Um jumento inflável de três metros instalado no coração do Pelourinho tem despertado a curiosidade de moradores e turistas que circulam pelo Centro Histórico de Salvador nesta semana. A estrutura inusitada é o ponto de partida de uma mobilização que mistura arte, cultura popular e ativismo para chamar a atenção para o risco de desaparecimento dos jumentos no Brasil. A ação começou na segunda-feira (4) e segue até quarta (7), ocupando espaços públicos com intervenções que buscam incentivar o debate sobre o abate desses animais no país.
A mobilização conta com a presença de repentistas que transformam dados alarmantes em versos improvisados, utilizando a tradição oral nordestina como ferramenta de conscientização. O alerta tem base em números preocupantes: entre 1996 e 2024, o Brasil perdeu cerca de 94% de sua população de jumentos, restando hoje apenas seis para cada 100 animais existentes nos anos 90. O principal motivo dessa redução drástica é o abate voltado à exportação de peles para a produção do ejiao, uma substância utilizada na medicina tradicional chinesa sem eficácia comprovada por estudos científicos.
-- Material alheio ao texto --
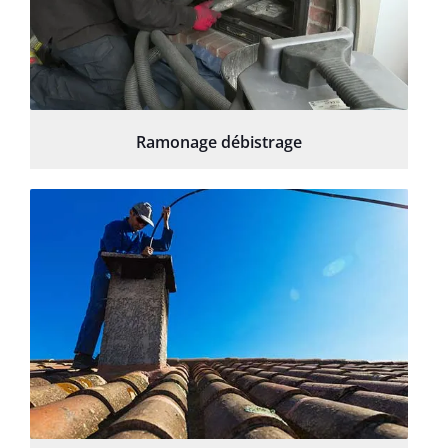
Ramonage débistrage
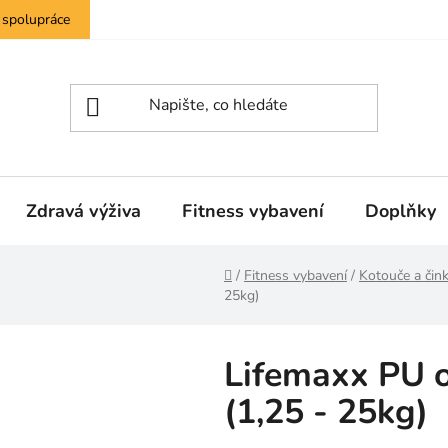
 spolupráce
Zdravá výživa
Fitness vybavení
Doplňky
Domů
/
Fitness vybavení
/
Kotouče a čin
25kg)
Lifemaxx PU 
(1,25 - 25kg)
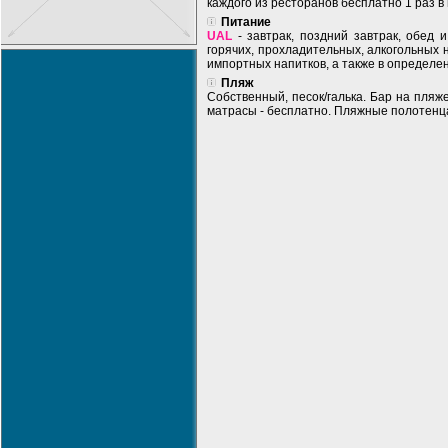
каждого из ресторанов бесплатно 1 раз 
Питание
UAL
- завтрак, поздний завтрак, обед 
горячих, прохладительных, алкогольных
импортных напитков, а также в определен
Пляж
Собственный, песок/галька. Бар на пляже
матрасы - бесплатно. Пляжные полотенца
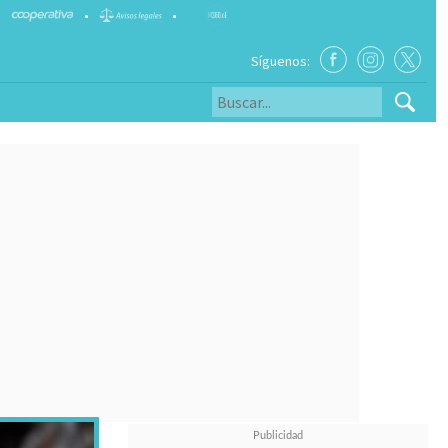
•
•
Síguenos:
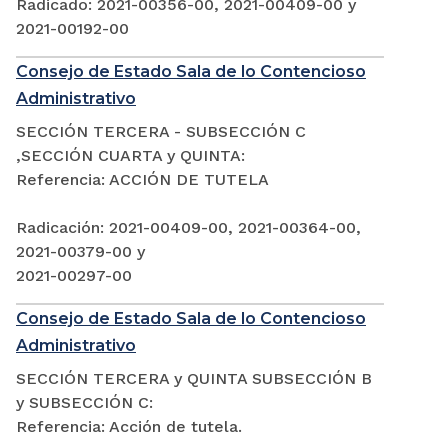
Radicado: 2021-00356-00, 2021-00409-00 y
2021-00192-00
Consejo de Estado Sala de lo Contencioso
Administrativo
SECCIÓN TERCERA - SUBSECCIÓN C
,SECCIÓN CUARTA y QUINTA:
Referencia: ACCIÓN DE TUTELA
Radicación: 2021-00409-00, 2021-00364-00,
2021-00379-00 y
2021-00297-00
Consejo de Estado Sala de lo Contencioso
Administrativo
SECCIÓN TERCERA y QUINTA SUBSECCIÓN B
y SUBSECCIÓN C:
Referencia: Acción de tutela.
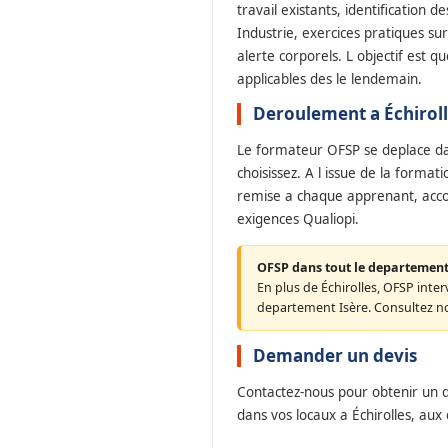
travail existants, identification d
Industrie, exercices pratiques su
alerte corporels. L objectif est q
applicables des le lendemain.
Deroulement a Échirol
Le formateur OFSP se deplace dan
choisissez. A l issue de la format
remise a chaque apprenant, ac
exigences Qualiopi.
OFSP dans tout le departement 
En plus de Échirolles, OFSP interv
departement Isère. Consultez n
Demander un devis
Contactez-nous pour obtenir un d
dans vos locaux a Échirolles, aux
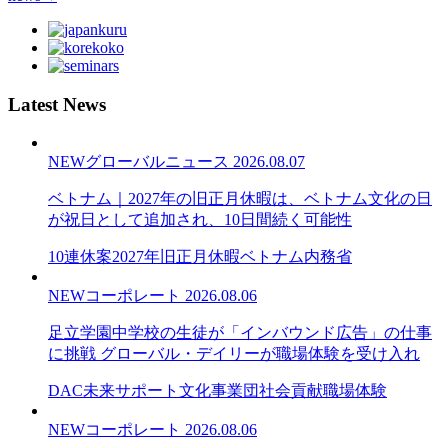
Latest News
NEW
グローバルニュース
2026.08.07
ベトナム｜2027年の旧正月休暇は、ベトナム文化の日
が祝日として追加され、10日間続く可能性
10連休案
2027年旧正月休暇
ベトナム内務省
NEW
コーポレート
2026.08.06
足立学園中学校の生徒が「インバウンド広告」の仕事
に挑戦 グローバル・デイリーが職場体験を受け入れ
DAC未来サポート文化事業団
社会貢献
職場体験
NEW
コーポレート
2026.08.06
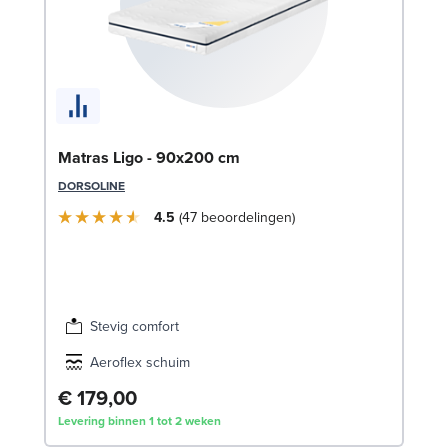
Se
Matras Ligo - 90x200 cm
SW
DORSOLINE
4.5
47
beoordelingen
€
Lev
Stevig comfort
Aeroflex schuim
€ 179,00
Levering binnen 1 tot 2 weken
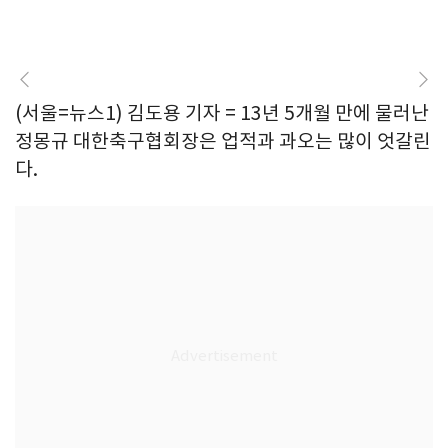
(서울=뉴스1) 김도용 기자 = 13년 5개월 만에 물러난
정몽규 대한축구협회장은 업적과 과오는 많이 엇갈린
다.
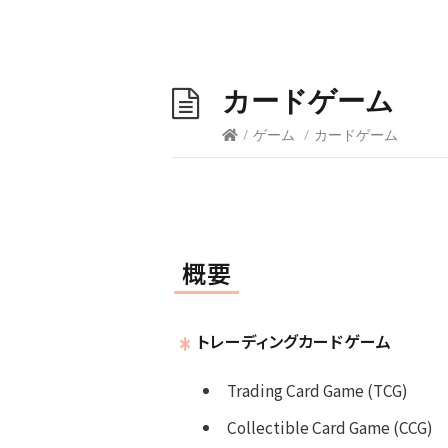
カードゲーム
/
ゲーム
/
カードゲーム
概要
トレーディングカードゲーム
Trading Card Game (TCG)
Collectible Card Game (CCG)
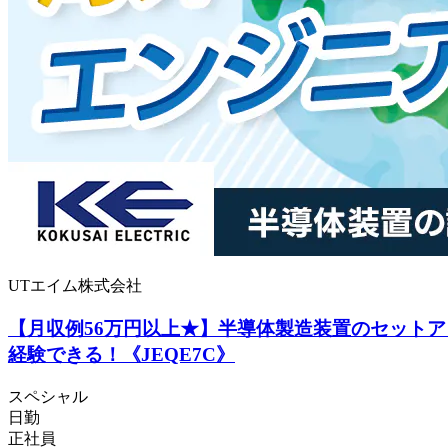
UTエイム株式会社
【月収例56万円以上★】半導体製造装置のセットア
経験できる！《JEQE7C》
スペシャル
日勤
正社員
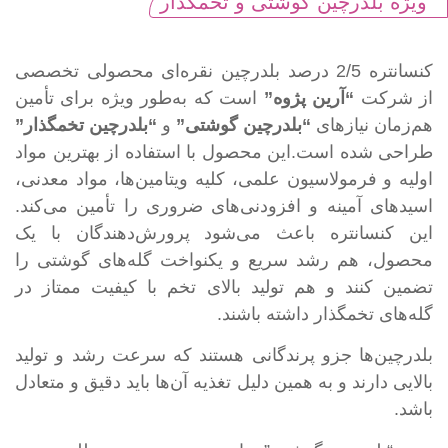
ویژه بلدرچین گوشتی و تخمگذار
کنسانتره 2/5 درصد بلدرچین نقره‌ای محصولی تخصصی
از شرکت
“آرین پژوه”
است که به‌طور ویژه برای تأمین
هم‌زمان نیازهای
“بلدرچین گوشتی”
و
“بلدرچین تخمگذار”
طراحی شده است.این محصول با استفاده از بهترین مواد
اولیه و فرمولاسیون علمی، کلیه ویتامین‌ها، مواد معدنی،
اسیدهای آمینه و افزودنی‌های ضروری را تأمین می‌کند.
این کنسانتره باعث می‌شود پرورش‌دهندگان با یک
محصول، هم رشد سریع و یکنواخت گله‌های گوشتی را
تضمین کنند و هم تولید بالای تخم با کیفیت ممتاز در
گله‌های تخمگذار داشته باشند.
بلدرچین‌ها جزو پرندگانی هستند که سرعت رشد و تولید
بالایی دارند و به همین دلیل تغذیه آن‌ها باید دقیق و متعادل
باشد.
Apesar de uma decisão recente da Justiça Federal ter suspendido temporariamente o abate, especialistas e organizações como a The Donkey Sanctuary e a Frente Nacional em Defesa dos Jumentos defendem que apenas uma legislação federal pode garantir proteção definitiva. Por isso, o movimento também pressiona pela aprovação do Projeto de Lei 2387/2022, que propõe proibir a prática em todo o país. Além das atividades no Pelourinho, Salvador sedia entre os dias 6 e 7 de maio o IV Workshop Internacional “Jumentos do Brasil: Futuro Sustentável”, na Assembleia Legislativa da Bahia (ALBA), reunindo pesquisadores para discutir soluções de preservação da espécie.